In this General Order the reader is told that Charles Robinson is one of the 41 who has been awarded the medal. It does not go on to say that Robinson, the subject of several blogs on this site, came to Halifax Nova Scotia after the Civil War where he spent about 30 years, got married and raised a family, served on the Halifax Police force, and operated several businesses, and finally died and now rests in the downtown area at Holy Cross cemetery just a few feet away from former Prime Minister Thompson.
A few more General Orders came along 150 years ago and in many of these there would be other Canadians listed as being recipients, some even from Halifax. Then on the last day of the next year another general order listed 146 navy men who were, by the order, awarded Medals of Honor. Ten of these heroes were Canadians. One of these was Charles Michael Asten, also from Halifax Nova Scotia. He was born there in either 1833 or 1834 with parents having immigrated from Ireland before his birth.
Much research is still needed to be done on this fellow but it is known that he moved off to the US and ended up enlisting in the US Navy at Chicago for Civil War service, and before his term would be up he had served on at least three different vessels. He chose to serve under his 2nd rather than first given name.
The Union had about 60 of these "tinclads" in service later in the war. This one was number 8, and driven by the steam operated stern paddlewheel. They were called tinclads as they were not as well armoured as the big gunboats, and theirs usually consisted of about only 1 inch of iron above the waterline. They also had a flat bottom so that unlike many of the other war vessels, they could travel up and down the many shallow rivers and streams and still do major damage with their powerful cannons along these routes. They also operated as escorts to troop and supply ships and in the search of underwater mines (torpedoes)
Soon they came under cavalry fire from the shorelines and this seemed hit and miss for a few miles but about 4 miles along the river they met up with two other Union ships and as they rounded a bend near a place called Dunn's Bayou, just a few miles from their destination at Alexandria, all three vessels came under very heavy cannon fire. The USS Signal alone was said to have been hit 38 times in just 4 minutes of the most pounding fire from Confederate shore batteries.

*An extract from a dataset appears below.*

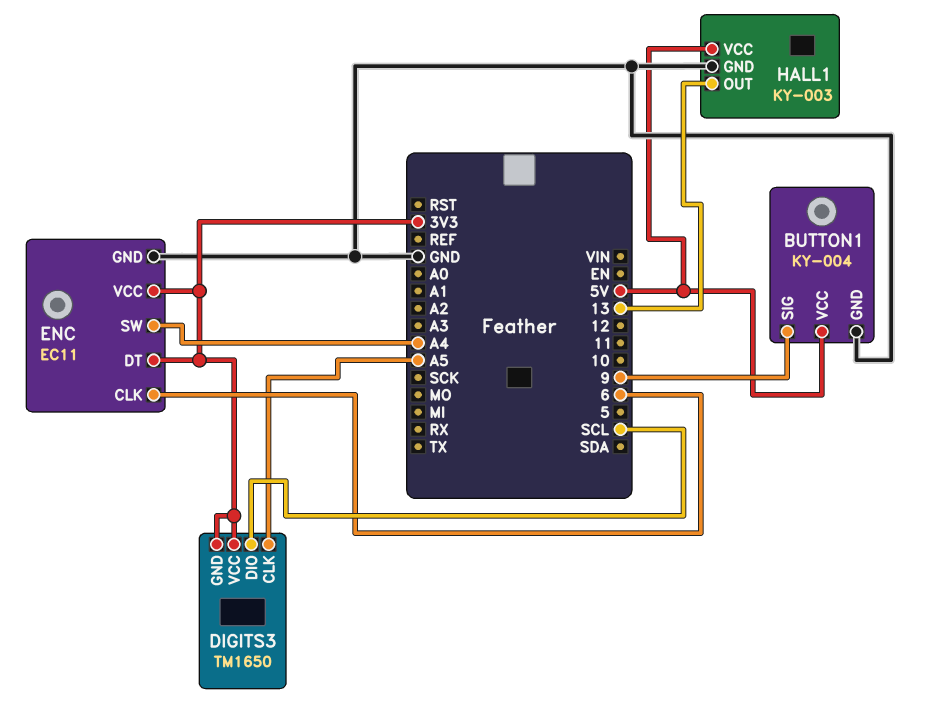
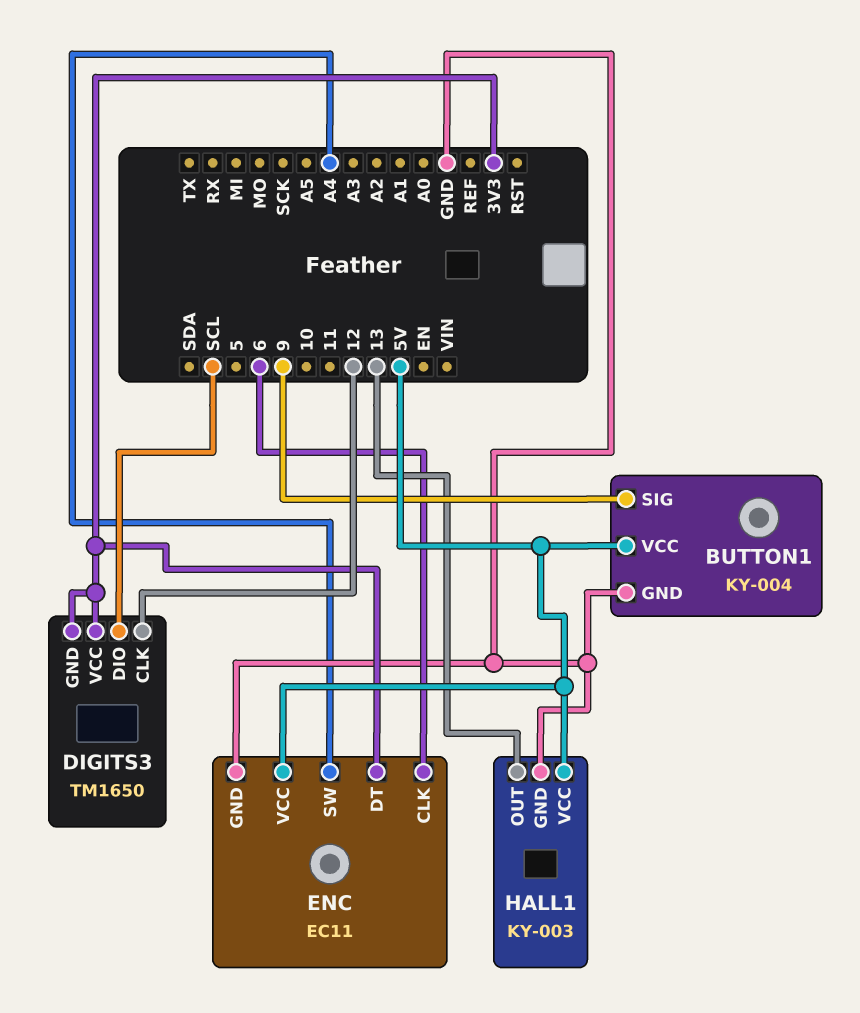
DIGITS3 pin CLK: A5 -> 12
ENC pin VCC: 3V3 -> 5V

Two of the ships were sunk, The USS Signal was so badly damaged that the commanders decided it had to be abandoned but they did not want the enemy to take the ship, So they tried to set it afire... but it wouldn't burn. They then managed to get it into mid-stream and then sunk it, but as they left it the Confederates no sooner boarded her and pulled off some of the bigger guns. Guns that had already lobbed over 300 shells at them in very short order. Many of the crew escaped but it is said that upwards of 30...including Quarter-Gunner Charles Asten were taken prisoner and sent off to Camp Ford, about 140 miles to the west near Tyler Texas.( Green A on above map)
In its earliest days the prisoners were few in number and were therefore allowed to roam about more freely, usually with a guard but not always. As the war progressed many more were captured and imprisoned here. The very wooden wall had to be eventually cut to half its height just to get enough wood to expand the walls to enlarge the area another 18 acres to accommodate the growing population within.
The men would later be paroled and allowed to go back to their Union lines. Without more research I cannot share where Asten went from Camp Parole but it is known that by about 1870 he was living in Rhode Island where he had married and had one son. An 1880 census has him living at Providence and working as a trunk maker.
While buried in Rhode Island at death in 1885, at the very young age of 51, some say he died back at his place of birth, Halifax NS, but no evidence has verified this as of yet.
Like so many others who earned Medals of Honor, there seems to be so little available to say exactly what they did, but it is known that he left his sick bed to man the guns in the battle on the Red River on 5 May 1864, and it is believed that he was one of the captured soldiers, made a POW, who was wounded in the battle. A battle that took place, 149 years ago last Sunday.